ASSIGNMENT —
Identify every line in the records below that contains the word "CROSS", and reproduce each one.

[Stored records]
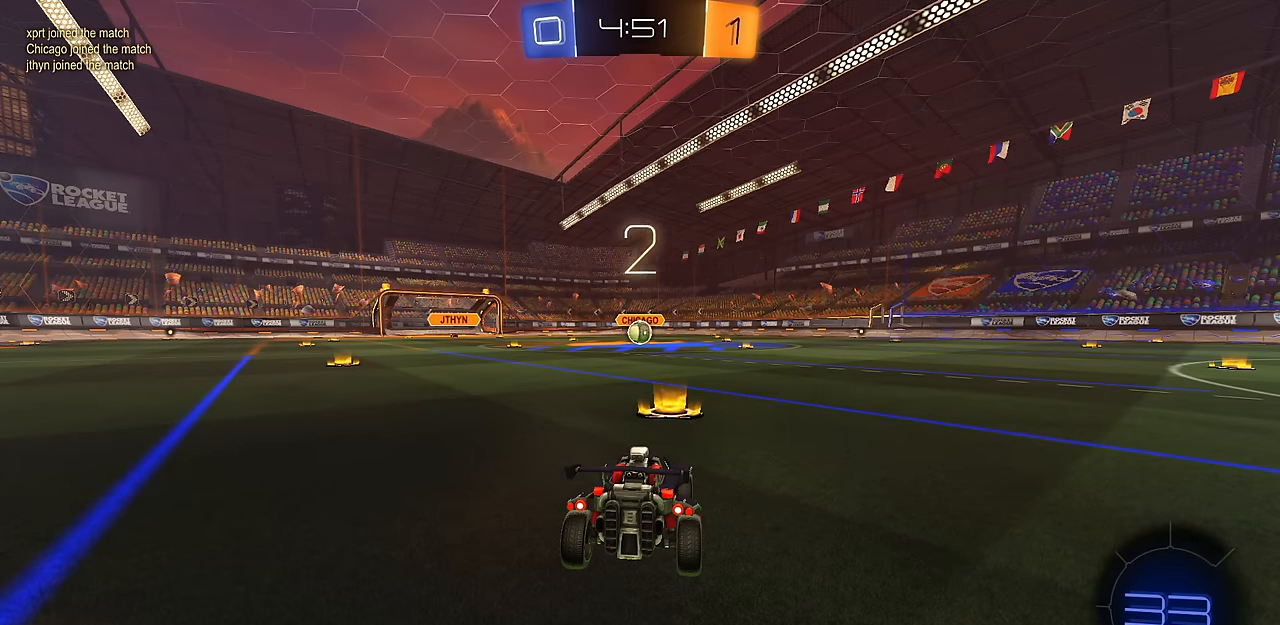
{"buttons": [], "left_stick": "center", "right_stick": "center", "events": []}
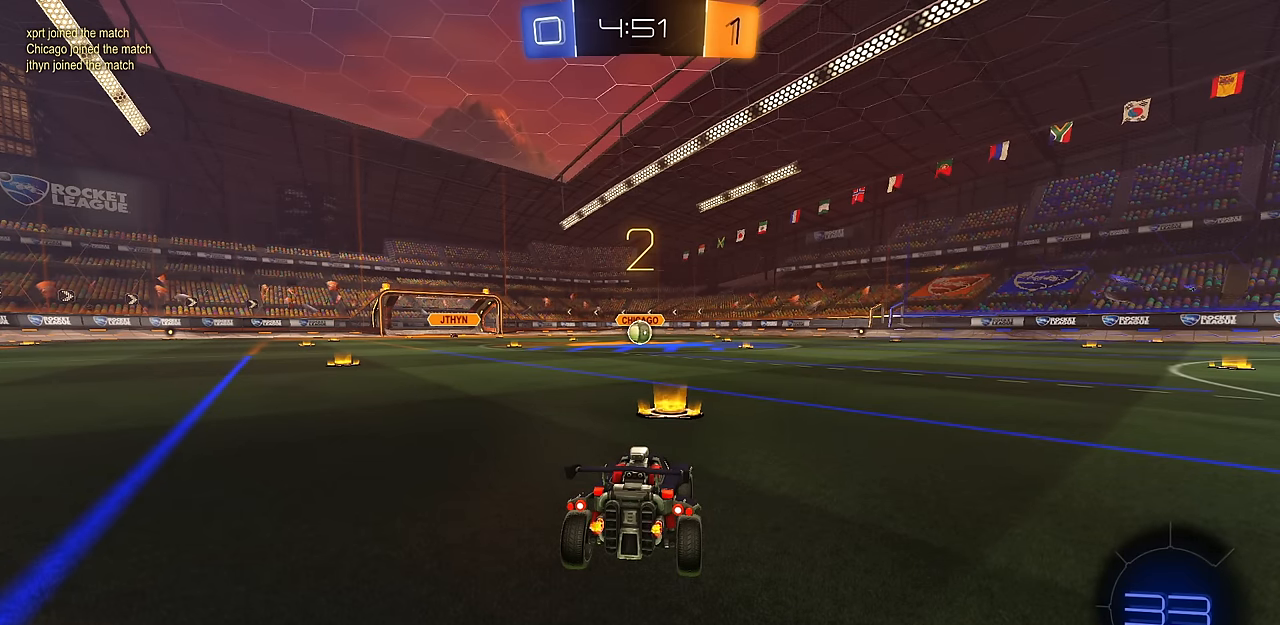
{"buttons": [], "left_stick": "center", "right_stick": "center", "events": [[83, "SQUARE", "down"], [167, "SQUARE", "up"]]}
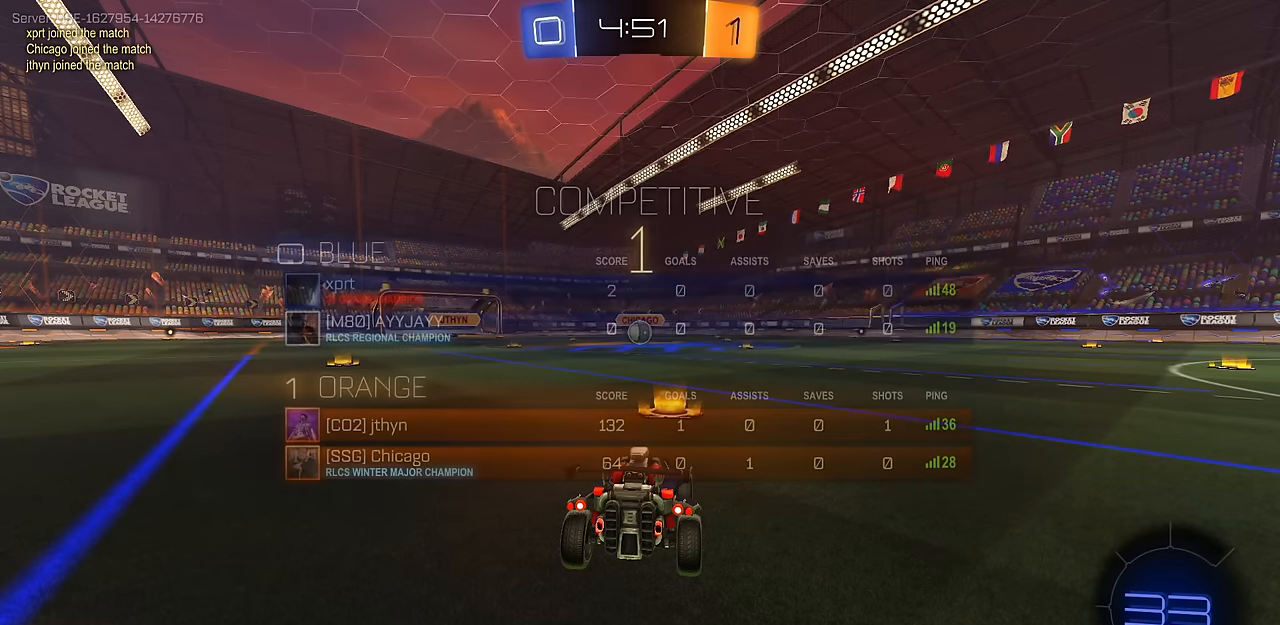
{"buttons": ["CIRCLE"], "left_stick": "center", "right_stick": "center", "events": [[433, "CIRCLE", "down"]]}
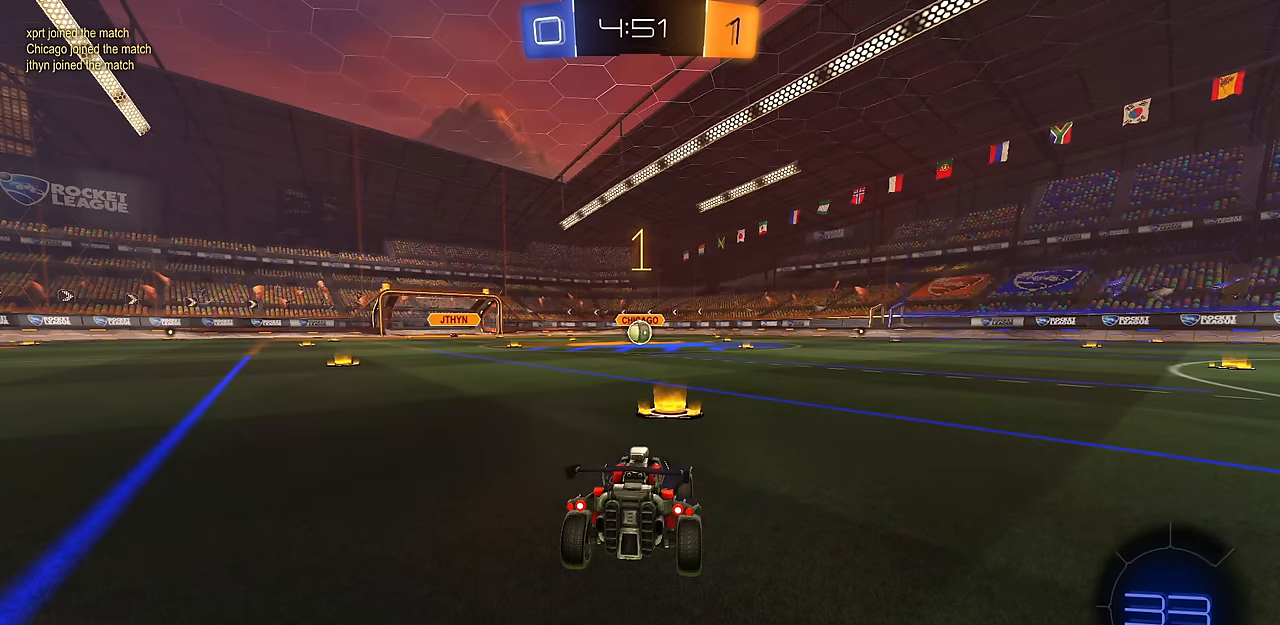
{"buttons": ["CIRCLE"], "left_stick": "center", "right_stick": "center", "events": []}
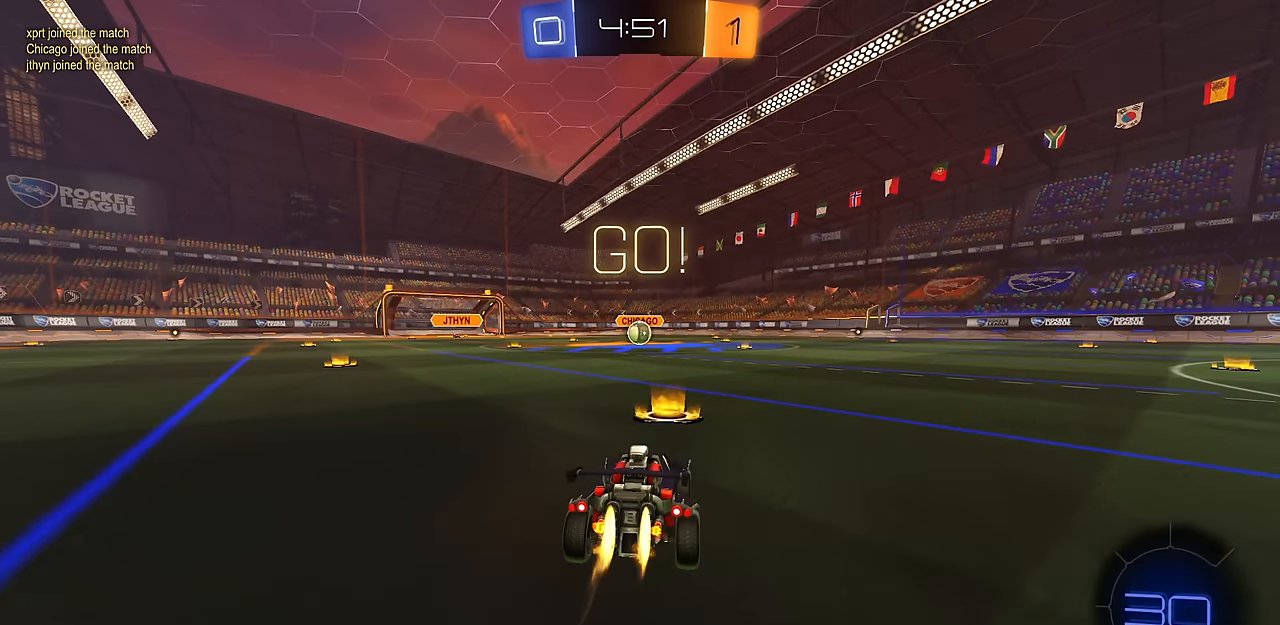
{"buttons": ["CROSS", "CIRCLE", "TRIANGLE", "L1", "L3"], "left_stick": "down", "right_stick": "center", "events": [[317, "left_stick", "up-right"], [333, "CROSS", "down"], [350, "L1", "down"], [383, "CROSS", "up"], [433, "CROSS", "down"], [433, "L3", "down"], [467, "left_stick", "down"], [483, "TRIANGLE", "down"]]}
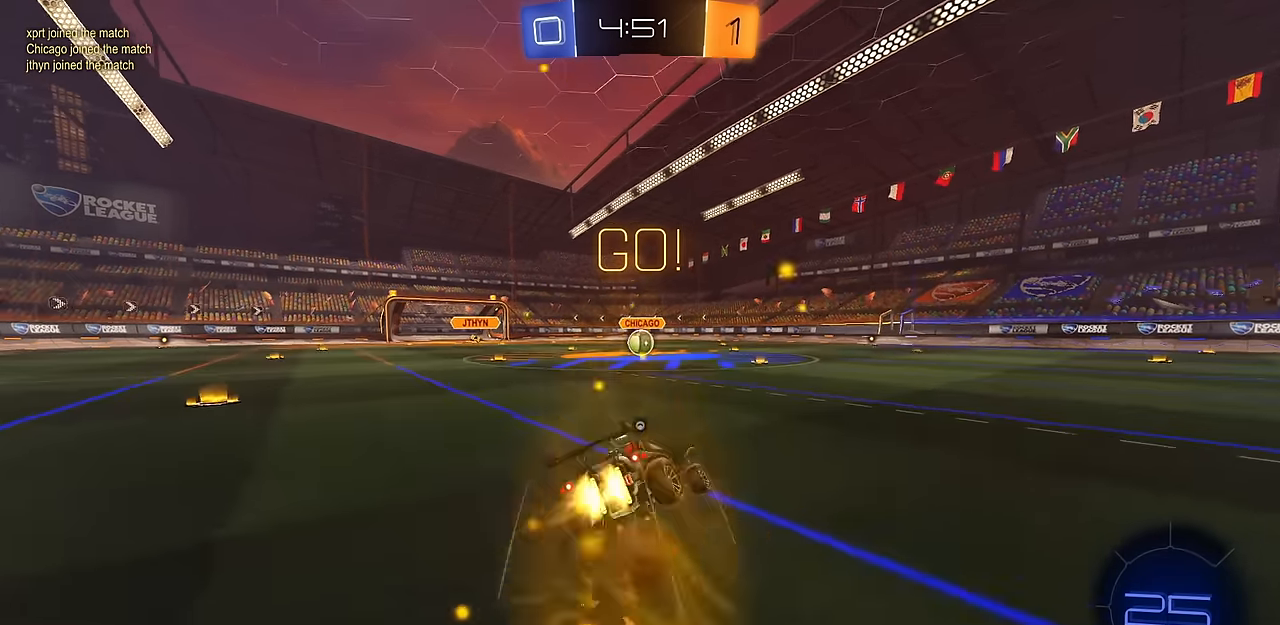
{"buttons": ["CIRCLE", "L1"], "left_stick": "down", "right_stick": "center", "events": [[50, "CROSS", "up"], [83, "TRIANGLE", "up"], [150, "TRIANGLE", "down"], [234, "L3", "up"], [234, "left_stick", "down-right"], [250, "TRIANGLE", "up"], [434, "left_stick", "down"]]}
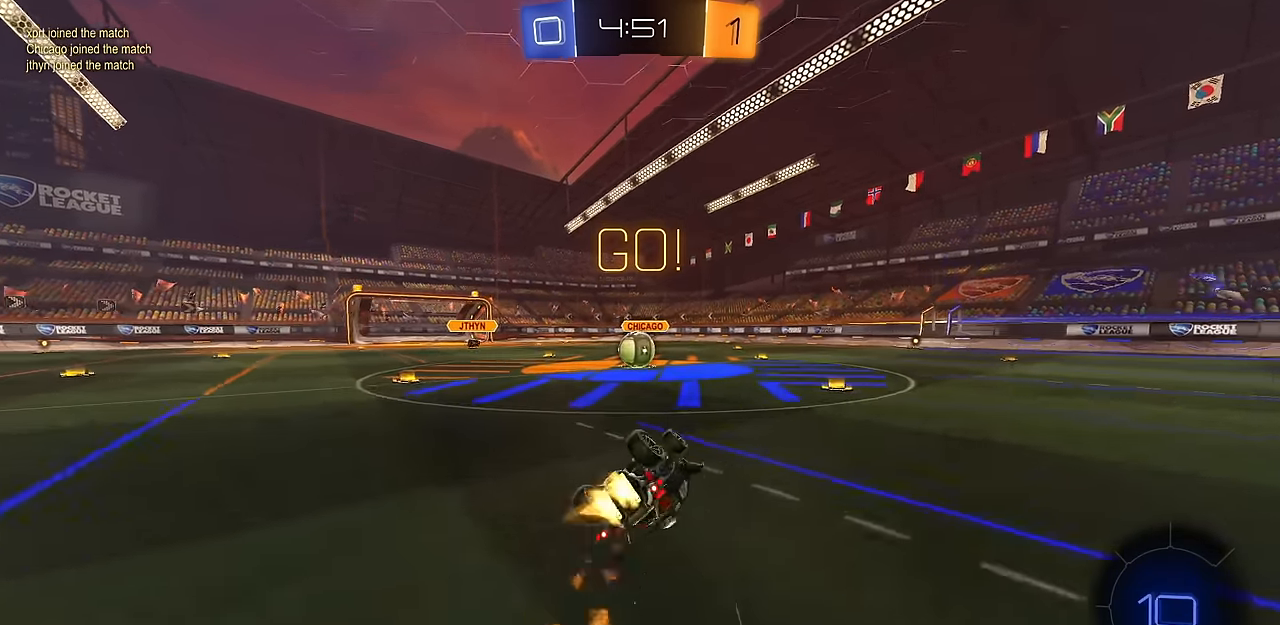
{"buttons": ["CIRCLE"], "left_stick": "down-left", "right_stick": "center", "events": [[83, "L3", "down"], [83, "left_stick", "down-left"], [166, "CIRCLE", "up"], [267, "L3", "up"], [300, "L1", "up"], [300, "left_stick", "left"], [500, "CIRCLE", "down"], [500, "left_stick", "down-left"]]}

SOLUTION FOR THIS PROBLEM —
{"buttons": ["CROSS", "CIRCLE", "TRIANGLE", "L1", "L3"], "left_stick": "down", "right_stick": "center", "events": [[317, "left_stick", "up-right"], [333, "CROSS", "down"], [350, "L1", "down"], [383, "CROSS", "up"], [433, "CROSS", "down"], [433, "L3", "down"], [467, "left_stick", "down"], [483, "TRIANGLE", "down"]]}
{"buttons": ["CIRCLE", "L1"], "left_stick": "down", "right_stick": "center", "events": [[50, "CROSS", "up"], [83, "TRIANGLE", "up"], [150, "TRIANGLE", "down"], [234, "L3", "up"], [234, "left_stick", "down-right"], [250, "TRIANGLE", "up"], [434, "left_stick", "down"]]}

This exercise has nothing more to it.